- TEKST ŹRÓDŁOWY:
Zrzędność i przekora: Za naszą i waszą…
Opowiem wam inną przygodę moją. Był rok, zdaje mi się, 1991. Ktoś wpadł na szalony pomysł, żeby wydelegować mnie do Mińska jako oficjalnego przedstawiciela Ministerstwa Kultury. W Mińsku odbywał się Międzynarodowy Festiwal Teatrów Słowiańskich. Związek Radziecki się rozpadał, republika białoruska wybijała się na niepodległość, perspektywa bratania się z innymi Słowianami niosła z sobą jakiś tajemniczy, a tęskny powab erotyczny – pobyt zapowiadał się ciekawie.
Byłem wtedy świeżo upieczonym kawalerem z odzysku i mimo przekroczonej trzydziestki żywiłem złudzenie, że czas można nie tylko zatrzymać, ale nawet cofnąć. Nosiłem się nader młodzieżowo: punkowa skóra typu ramoneska, czarne, znoszone levisy z dziurami na kolanach, sterczące włosy. Ówczesny redaktor naczelny „Teatru”, Andrzej Wanat, preferujący raczej marynarkę w pepitkę, białą koszulę i krawat, wpadał zwykle w osobliwy bulgot, gdy przy różnych urzędowych okazjach musiał mnie przedstawić: „To jest J.M., mój, eee, zastępca”.

- PODANE INFORMACJE:
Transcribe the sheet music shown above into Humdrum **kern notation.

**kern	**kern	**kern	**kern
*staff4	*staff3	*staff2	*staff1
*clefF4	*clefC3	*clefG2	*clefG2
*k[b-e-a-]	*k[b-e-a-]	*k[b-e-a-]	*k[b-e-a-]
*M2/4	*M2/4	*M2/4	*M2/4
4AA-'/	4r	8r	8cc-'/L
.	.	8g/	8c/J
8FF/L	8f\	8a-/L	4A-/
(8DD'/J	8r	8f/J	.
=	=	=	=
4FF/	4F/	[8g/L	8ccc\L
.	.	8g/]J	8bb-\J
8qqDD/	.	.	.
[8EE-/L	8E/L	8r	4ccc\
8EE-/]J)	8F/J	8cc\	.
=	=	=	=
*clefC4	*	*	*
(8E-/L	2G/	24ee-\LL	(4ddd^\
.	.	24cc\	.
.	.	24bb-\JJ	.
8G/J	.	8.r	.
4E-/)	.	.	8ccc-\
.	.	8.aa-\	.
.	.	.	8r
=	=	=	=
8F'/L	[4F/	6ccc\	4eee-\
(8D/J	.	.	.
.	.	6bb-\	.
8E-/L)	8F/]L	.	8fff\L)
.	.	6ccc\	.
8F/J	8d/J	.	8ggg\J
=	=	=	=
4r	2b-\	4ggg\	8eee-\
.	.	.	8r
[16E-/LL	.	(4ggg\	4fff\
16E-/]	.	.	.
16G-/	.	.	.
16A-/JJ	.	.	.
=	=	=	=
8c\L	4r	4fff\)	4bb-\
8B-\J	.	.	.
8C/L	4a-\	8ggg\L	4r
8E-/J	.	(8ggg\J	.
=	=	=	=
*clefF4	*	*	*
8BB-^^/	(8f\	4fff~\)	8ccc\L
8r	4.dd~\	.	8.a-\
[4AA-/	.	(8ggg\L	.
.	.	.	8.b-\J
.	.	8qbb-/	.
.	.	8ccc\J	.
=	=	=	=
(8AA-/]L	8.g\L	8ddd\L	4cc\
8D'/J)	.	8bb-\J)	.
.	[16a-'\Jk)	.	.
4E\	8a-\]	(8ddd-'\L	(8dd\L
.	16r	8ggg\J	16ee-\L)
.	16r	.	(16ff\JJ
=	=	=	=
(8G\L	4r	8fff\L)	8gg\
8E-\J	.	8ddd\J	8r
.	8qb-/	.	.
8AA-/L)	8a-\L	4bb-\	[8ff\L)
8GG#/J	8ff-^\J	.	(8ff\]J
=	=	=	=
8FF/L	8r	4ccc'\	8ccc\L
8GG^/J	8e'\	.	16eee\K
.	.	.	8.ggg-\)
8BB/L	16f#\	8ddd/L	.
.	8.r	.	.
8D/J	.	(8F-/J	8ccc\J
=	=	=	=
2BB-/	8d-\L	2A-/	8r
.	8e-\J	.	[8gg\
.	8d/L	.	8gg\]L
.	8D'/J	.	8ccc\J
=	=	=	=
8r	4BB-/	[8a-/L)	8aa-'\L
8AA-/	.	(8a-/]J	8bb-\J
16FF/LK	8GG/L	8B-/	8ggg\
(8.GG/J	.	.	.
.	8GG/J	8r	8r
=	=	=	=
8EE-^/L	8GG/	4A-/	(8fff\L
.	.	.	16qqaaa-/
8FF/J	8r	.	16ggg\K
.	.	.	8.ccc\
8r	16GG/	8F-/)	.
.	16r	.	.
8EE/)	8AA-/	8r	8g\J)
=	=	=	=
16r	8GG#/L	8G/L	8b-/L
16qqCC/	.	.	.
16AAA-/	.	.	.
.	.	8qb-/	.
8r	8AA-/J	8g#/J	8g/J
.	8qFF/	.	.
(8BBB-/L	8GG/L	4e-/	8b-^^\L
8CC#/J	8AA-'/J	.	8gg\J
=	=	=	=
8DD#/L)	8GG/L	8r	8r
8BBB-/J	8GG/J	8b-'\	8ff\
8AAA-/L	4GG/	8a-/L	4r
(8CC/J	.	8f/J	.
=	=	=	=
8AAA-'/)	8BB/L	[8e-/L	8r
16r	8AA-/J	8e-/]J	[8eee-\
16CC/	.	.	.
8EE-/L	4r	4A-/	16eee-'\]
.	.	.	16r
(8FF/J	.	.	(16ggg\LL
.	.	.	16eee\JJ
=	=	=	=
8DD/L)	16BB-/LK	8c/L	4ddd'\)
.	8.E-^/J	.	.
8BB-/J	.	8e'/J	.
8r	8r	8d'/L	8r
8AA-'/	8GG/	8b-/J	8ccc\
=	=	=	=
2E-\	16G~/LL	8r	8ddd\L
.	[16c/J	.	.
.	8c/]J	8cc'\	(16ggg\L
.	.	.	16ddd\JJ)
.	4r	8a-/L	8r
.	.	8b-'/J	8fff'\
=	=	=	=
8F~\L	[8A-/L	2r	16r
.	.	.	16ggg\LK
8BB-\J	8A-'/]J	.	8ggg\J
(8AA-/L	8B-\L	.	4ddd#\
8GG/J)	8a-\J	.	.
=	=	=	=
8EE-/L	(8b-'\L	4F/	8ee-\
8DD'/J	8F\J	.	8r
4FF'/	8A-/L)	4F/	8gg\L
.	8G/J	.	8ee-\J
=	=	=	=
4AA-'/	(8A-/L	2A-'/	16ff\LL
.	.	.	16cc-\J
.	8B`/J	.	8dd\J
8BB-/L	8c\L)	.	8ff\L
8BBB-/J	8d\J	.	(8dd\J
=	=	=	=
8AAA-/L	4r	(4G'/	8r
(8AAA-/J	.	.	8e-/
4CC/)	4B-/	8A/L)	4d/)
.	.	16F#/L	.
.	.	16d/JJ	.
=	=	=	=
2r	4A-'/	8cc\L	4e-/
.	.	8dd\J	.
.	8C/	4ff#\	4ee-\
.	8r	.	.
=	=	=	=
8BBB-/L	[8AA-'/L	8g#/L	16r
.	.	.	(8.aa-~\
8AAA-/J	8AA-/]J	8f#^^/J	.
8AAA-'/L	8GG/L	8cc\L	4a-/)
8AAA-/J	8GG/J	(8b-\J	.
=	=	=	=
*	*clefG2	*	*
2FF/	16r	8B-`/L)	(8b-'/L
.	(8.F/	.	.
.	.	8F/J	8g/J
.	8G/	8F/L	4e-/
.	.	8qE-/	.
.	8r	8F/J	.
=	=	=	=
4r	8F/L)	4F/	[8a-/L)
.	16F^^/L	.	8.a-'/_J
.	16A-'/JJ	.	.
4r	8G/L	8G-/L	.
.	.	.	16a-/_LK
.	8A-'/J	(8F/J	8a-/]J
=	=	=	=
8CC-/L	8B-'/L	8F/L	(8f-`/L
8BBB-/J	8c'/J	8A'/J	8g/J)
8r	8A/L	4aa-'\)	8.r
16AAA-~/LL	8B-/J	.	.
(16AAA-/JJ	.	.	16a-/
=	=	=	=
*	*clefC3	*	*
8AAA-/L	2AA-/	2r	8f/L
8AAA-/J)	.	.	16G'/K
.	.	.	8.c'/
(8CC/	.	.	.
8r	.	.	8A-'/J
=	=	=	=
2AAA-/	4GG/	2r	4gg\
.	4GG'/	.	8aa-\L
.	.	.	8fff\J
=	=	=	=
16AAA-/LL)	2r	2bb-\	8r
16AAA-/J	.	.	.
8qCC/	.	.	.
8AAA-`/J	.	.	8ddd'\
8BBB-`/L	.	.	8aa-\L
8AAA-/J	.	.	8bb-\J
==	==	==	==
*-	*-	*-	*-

- TREŚĆ ZADANIA:
Jaka impreza odbywała się w Mińsku według tekstu źródłowego?

- PEŁNA ODPOWIEDŹ:
W Mińsku odbywał się Międzynarodowy Festiwal Teatrów Słowiańskich.